WHAT IS EXPECTED: Within these records, how many lines hold "ankle"? Give the number alone.

..........

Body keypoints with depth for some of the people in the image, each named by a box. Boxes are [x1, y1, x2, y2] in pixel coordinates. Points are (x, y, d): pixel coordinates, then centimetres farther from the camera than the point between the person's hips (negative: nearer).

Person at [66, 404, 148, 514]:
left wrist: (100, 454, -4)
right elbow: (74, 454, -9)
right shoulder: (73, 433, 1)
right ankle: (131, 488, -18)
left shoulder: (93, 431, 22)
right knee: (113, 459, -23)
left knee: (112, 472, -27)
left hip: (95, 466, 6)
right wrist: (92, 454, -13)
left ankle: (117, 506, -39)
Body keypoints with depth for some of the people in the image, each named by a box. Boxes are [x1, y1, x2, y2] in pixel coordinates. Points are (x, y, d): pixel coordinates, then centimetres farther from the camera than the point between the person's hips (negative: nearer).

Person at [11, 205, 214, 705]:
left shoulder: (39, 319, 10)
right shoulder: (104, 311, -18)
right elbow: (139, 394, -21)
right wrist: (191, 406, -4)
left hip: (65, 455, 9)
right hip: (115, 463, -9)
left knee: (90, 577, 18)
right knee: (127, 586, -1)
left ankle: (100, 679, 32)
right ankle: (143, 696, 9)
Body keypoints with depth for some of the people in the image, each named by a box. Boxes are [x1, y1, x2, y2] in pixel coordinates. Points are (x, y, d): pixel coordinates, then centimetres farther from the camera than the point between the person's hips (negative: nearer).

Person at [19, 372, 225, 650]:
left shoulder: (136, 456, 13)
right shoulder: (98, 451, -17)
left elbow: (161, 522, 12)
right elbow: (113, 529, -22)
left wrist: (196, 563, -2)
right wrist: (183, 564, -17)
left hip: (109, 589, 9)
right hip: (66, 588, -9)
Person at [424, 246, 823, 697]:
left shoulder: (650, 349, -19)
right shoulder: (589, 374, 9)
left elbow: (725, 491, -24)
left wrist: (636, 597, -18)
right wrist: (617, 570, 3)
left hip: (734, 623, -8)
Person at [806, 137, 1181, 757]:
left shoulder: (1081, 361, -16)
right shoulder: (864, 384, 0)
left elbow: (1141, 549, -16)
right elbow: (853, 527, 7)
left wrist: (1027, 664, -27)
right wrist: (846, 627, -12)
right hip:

..........

EXERCISE RESULT: 4